> Text excerpt:
Odysseus, Tuesday, 21 February 2017 13:44 (seven years ago) link

Sleeper's The It Girl was and is a great album

she started dancing to that (Finefinemusic), Tuesday, 21 February 2017 14:07 (seven years ago) link

Britpop : Time For Reevaluation? [Started by Langley in March 2003, last updated forty-one minutes ago] 71 new answers
The Britpop one hundred hall of joy! - Classics only. [Started by mark grout (mark grout) in January 2004, last updated one hour ago] 8 new answers

Matt DC, Tuesday, 21 February 2017 14:49 (seven years ago) link

Is there Sleeper love on that too?

Odysseus, Tuesday, 21 February 2017 14:55 (seven years ago) link

you don't win friends with dismissive posts about Salad

Vlogs from other credible bands such as Shed Seven (DJ Mencap), Tuesday, 21 February 2017 14:57 (seven years ago) link

I couldn't give a toss about Salad.

Odysseus, Tuesday, 21 February 2017 15:22 (seven years ago) link

Sleeper's The It Girl was and is a great album

― she started dancing to that (Finefinemusic), Tuesday, 21 February 2017 14:07 (three hours ago) Permalink

I like the singles from it, and 'What Do I Do Now?' is a genuinely great song. Elvis Costello did a version of it, iirc. That record keeps cropping up in charity shops a hell of a lot.

Working night & day, I tried to stay awake... (Turrican), Tuesday, 21 February 2017 17:15 (seven years ago) link

Most of the Britpop era albums do for some reason

Odysseus, Tuesday, 21 February 2017 18:01 (seven years ago) link

It's not hard to fathom the reason: a lot of not-so-great bands being signed on the back of the success of great bands + people buying records by the truckload = lots of not great records being donated to charity shops later on. It happens.

Working night & day, I tried to stay awake... (Turrican), Tuesday, 21 February 2017 18:15 (seven years ago) link

But there was some great guitar music made in the '90s and I'd rather talk about that. Sometimes conversations on this subject are like, I dunno, going into a synthpop discussion expecting to talk about Soft Cell or The Human League or Depeche Mode and evrryone going "lol Kajagoogoo" ...

> To-do item:
In the Britpop forum thread, which Sleeper song is called a genuinely great song? Rely only on the Britpop forum thread, not on the data.

> Collected material:
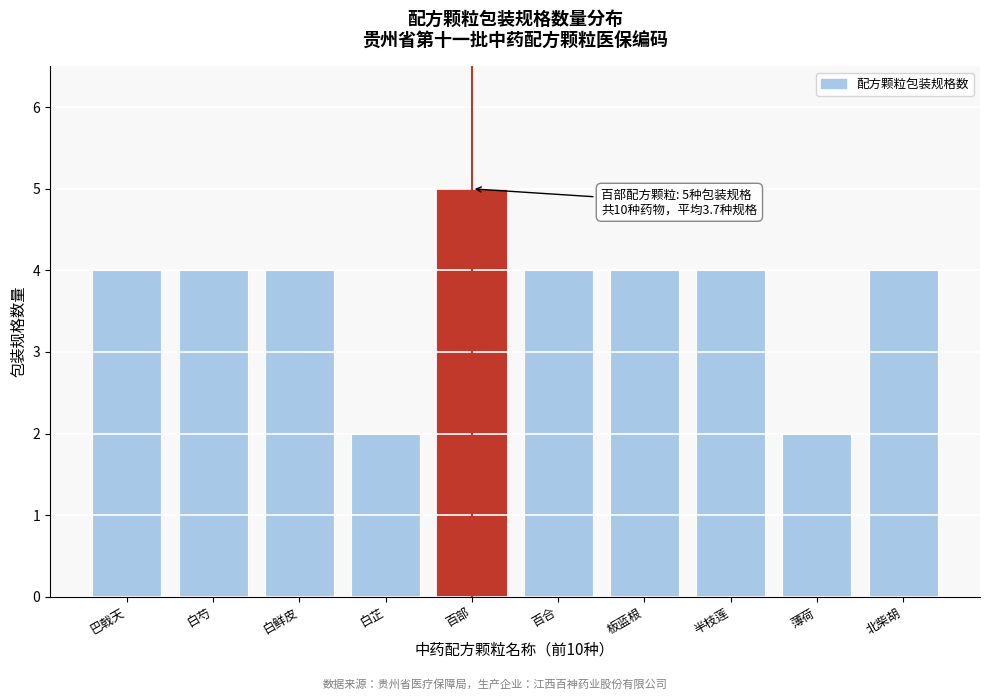

Reading left to right, transcribe all the data shown in this chart.

4	4	4	2	5	4	4	4	2	4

> Output:
"What Do I Do Now?"